Ohio Secretary of State joins the Army Reserve

By Sgt. 1st Class Joel Quebec 367th Mobile Public Affairs Detachment

It is not uncommon for a Soldier to join the Army, do some time, get out to pursue other ventures and come back in. What is unusual is when that Soldier comes back after 12 years, college and a family, having risen to the position of Secretary of State (of Ohio).

Frank LaRose never second guesses his past decisions nor does he look back at the past, with one exception – leaving the Army.

Inspired by his Scout leader, a World War II veteran, LaRose decided around the age of 13 that he wanted to be like that man and be a Soldier. He joined the Army right out of high school at 18 years old. He served with the 101st Airborne Division and the U.S. Army Special Forces. After 10 years, he decided to get out of the Army and go to college at the Ohio State University. Then he entered the political arena and was sworn in as the Ohio Secretary of State in January 2019.

“Before I knew it 12 years had passed,” he said. “So here I am today, excited to be becoming a Soldier again. I’m looking forward to being Sgt. 1st Class LaRose again.”

LaRose stated that he had loved serving but that an economy of time issue had kept him busy with work and family, but he always missed it. The one day while in Washington, D.C., he ran into a Soldier with whom he had served and that friend, now a command sergeant major, encouraged him to return to the military and join his Army Reserve unit. The timing was right, so he decided to do it.

Due to the length of time he was out of the service, there were a few hoops to jump through in order to return to duty.

“It’s not as easy as I recall from when I was 18, that’s for sure,” he said. Despite the difficulties and unusual circumstances, he and his recruiter never gave up even though there were plenty of opportunities to do so.

"Mr. LaRose has chosen to serve his country in several ways,” said Army Recruiter Sgt. 1st Class Jason Connor. “I think that his getting in the Army and then going to serve his country in a more political way and then deciding to get back in is a display of true love for the country.”

Connor explained that this was longest he had seen anyone out of the military and then return to duty. The ensuing process was a difficult one, and since many aspects had not been tackled before, it took about five months. The average Soldier, either new or prior service, can be processed in less than one.

Connor also remarked that LaRose wasn’t doing it for money or recognition, but because he loves his country and that the effort to get him back in the military was worth the effort.

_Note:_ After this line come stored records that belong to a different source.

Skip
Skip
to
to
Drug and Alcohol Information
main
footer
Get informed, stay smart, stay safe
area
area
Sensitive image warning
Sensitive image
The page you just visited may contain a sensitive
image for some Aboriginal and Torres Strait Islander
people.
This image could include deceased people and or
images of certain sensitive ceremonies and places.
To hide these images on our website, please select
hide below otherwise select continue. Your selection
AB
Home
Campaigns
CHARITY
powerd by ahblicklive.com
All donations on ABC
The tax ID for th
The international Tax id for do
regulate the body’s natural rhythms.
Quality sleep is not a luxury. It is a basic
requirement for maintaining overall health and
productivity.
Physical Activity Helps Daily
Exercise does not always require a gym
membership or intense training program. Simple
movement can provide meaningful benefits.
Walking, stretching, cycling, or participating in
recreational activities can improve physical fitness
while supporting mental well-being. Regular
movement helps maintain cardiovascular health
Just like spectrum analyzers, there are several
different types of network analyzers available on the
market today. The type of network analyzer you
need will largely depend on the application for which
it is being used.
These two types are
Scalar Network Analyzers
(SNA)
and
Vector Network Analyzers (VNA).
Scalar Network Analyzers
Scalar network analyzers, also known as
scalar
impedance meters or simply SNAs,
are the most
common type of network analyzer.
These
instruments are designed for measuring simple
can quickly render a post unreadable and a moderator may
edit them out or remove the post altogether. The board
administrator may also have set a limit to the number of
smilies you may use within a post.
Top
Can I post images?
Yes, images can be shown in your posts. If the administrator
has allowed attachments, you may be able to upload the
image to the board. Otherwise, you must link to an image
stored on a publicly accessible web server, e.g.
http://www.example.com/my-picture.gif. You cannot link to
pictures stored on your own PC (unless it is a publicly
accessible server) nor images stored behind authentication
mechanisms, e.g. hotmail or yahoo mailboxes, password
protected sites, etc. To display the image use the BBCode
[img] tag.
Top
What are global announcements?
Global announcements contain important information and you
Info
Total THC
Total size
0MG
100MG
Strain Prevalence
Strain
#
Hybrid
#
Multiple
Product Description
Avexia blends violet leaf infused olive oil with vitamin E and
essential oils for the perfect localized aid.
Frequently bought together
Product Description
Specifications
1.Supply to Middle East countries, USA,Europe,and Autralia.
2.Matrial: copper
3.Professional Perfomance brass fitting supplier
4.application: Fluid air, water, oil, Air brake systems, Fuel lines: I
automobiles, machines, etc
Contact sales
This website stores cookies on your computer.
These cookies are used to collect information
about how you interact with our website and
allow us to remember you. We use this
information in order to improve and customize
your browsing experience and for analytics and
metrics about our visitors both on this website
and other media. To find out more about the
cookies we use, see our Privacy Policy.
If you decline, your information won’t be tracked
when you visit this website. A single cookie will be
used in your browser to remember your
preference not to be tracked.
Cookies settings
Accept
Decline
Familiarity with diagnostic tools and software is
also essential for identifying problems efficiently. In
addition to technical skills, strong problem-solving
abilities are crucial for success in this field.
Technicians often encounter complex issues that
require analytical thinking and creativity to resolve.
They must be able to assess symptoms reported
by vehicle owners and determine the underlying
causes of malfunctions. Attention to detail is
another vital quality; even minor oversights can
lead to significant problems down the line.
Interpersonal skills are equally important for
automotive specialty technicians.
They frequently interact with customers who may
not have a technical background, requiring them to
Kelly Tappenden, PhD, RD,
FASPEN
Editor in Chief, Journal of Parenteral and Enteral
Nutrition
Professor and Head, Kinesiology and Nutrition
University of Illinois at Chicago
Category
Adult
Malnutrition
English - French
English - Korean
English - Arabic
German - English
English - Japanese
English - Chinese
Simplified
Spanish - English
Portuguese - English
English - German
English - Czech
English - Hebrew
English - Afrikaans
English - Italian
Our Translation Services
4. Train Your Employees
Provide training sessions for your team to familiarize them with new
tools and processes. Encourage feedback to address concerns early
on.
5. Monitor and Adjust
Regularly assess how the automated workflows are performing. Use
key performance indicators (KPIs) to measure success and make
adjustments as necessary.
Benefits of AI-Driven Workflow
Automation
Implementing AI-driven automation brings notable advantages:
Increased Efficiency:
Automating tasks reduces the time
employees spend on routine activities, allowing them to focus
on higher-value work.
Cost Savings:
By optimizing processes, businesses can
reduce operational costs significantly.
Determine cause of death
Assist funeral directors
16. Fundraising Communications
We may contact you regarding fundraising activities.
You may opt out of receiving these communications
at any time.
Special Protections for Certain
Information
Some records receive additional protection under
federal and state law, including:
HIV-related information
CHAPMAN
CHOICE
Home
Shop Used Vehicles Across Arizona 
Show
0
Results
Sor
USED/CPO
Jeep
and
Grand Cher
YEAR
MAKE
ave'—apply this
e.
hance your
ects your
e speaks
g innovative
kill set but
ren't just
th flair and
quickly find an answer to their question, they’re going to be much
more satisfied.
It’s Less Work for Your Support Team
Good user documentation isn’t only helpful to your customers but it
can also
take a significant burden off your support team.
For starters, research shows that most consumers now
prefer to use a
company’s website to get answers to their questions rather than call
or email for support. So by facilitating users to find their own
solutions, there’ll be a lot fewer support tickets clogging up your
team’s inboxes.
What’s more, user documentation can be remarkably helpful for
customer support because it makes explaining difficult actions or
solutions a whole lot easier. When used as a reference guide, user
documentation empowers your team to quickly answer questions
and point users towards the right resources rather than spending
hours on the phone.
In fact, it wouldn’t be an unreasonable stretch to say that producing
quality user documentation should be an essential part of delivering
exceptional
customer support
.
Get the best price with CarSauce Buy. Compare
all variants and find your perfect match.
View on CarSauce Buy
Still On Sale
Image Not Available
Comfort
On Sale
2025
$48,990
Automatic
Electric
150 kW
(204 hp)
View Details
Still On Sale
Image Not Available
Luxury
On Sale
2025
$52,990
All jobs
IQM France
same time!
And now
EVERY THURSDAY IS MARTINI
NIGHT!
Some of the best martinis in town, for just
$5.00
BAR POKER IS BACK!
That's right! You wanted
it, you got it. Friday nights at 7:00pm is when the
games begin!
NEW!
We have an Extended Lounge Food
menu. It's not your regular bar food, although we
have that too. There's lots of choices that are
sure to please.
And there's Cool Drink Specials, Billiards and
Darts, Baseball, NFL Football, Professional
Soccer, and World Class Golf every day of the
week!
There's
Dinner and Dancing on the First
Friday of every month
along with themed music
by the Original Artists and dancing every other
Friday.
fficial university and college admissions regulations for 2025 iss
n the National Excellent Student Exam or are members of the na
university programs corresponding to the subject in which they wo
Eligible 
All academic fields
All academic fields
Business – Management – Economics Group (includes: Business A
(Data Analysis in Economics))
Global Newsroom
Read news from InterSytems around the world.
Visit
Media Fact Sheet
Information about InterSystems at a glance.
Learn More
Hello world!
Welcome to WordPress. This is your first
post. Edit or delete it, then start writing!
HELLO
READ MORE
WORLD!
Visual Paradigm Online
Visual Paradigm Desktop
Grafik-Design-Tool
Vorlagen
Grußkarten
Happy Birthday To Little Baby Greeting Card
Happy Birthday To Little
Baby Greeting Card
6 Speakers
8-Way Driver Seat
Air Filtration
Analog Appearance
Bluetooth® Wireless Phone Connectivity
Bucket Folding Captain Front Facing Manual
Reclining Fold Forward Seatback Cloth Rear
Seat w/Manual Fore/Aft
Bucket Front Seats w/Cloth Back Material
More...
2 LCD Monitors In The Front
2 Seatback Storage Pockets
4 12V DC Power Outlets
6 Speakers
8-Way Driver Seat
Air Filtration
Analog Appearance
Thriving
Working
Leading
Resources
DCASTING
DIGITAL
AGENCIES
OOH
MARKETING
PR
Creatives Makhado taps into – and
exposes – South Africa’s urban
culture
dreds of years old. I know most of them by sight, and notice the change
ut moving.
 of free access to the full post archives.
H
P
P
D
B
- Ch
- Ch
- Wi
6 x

“The first time you look in the mirror and see a Soldier looking back at you, it’s something you’ll never forget.” LaRose said, having first had that experience at 18 at Fort Leonard Wood, Missouri.

“Today when I take the oath of enlistment it’s going to be one of those great days of my life.”

LaRose believes that even though he took that oath over 23 years ago, it was a lifelong commitment. It didn’t end when he took off his uniform 12 years ago, but has continued unbroken, and now he can keep his oath once again wearing the Soldier’s uniform.

“Being a Soldier is part of who I am,” LaRose said. “It’s not just a thing I did for 10 years. It’s part of me at my core.”

The ceremony took place on March 1, at the Columbus Military Entrance Processing Station (MEPS) and LaRose was sworn in by his friend Capt. Nicholas Dixon, with whom he had previously served. Coincidentally, March 1 is the 218th anniversary of Ohio statehood, a fitting date for the Ohio Secretary of State to be sworn in to the Army Reserve.

After the hand was raised and the oath taken, a few more documents needed to be signed and LaRose would make a call to the man who was the inspiration for his joining the Army in the first place, the World War II veteran of D-Day, Bill Miller, a recipient of the Purple Heart, the Bronze Star with a “V” device denoting valor and a Silver Star, the nation’s third highest award for valor.

“He will be one of the first calls I make when I get out here,” he said.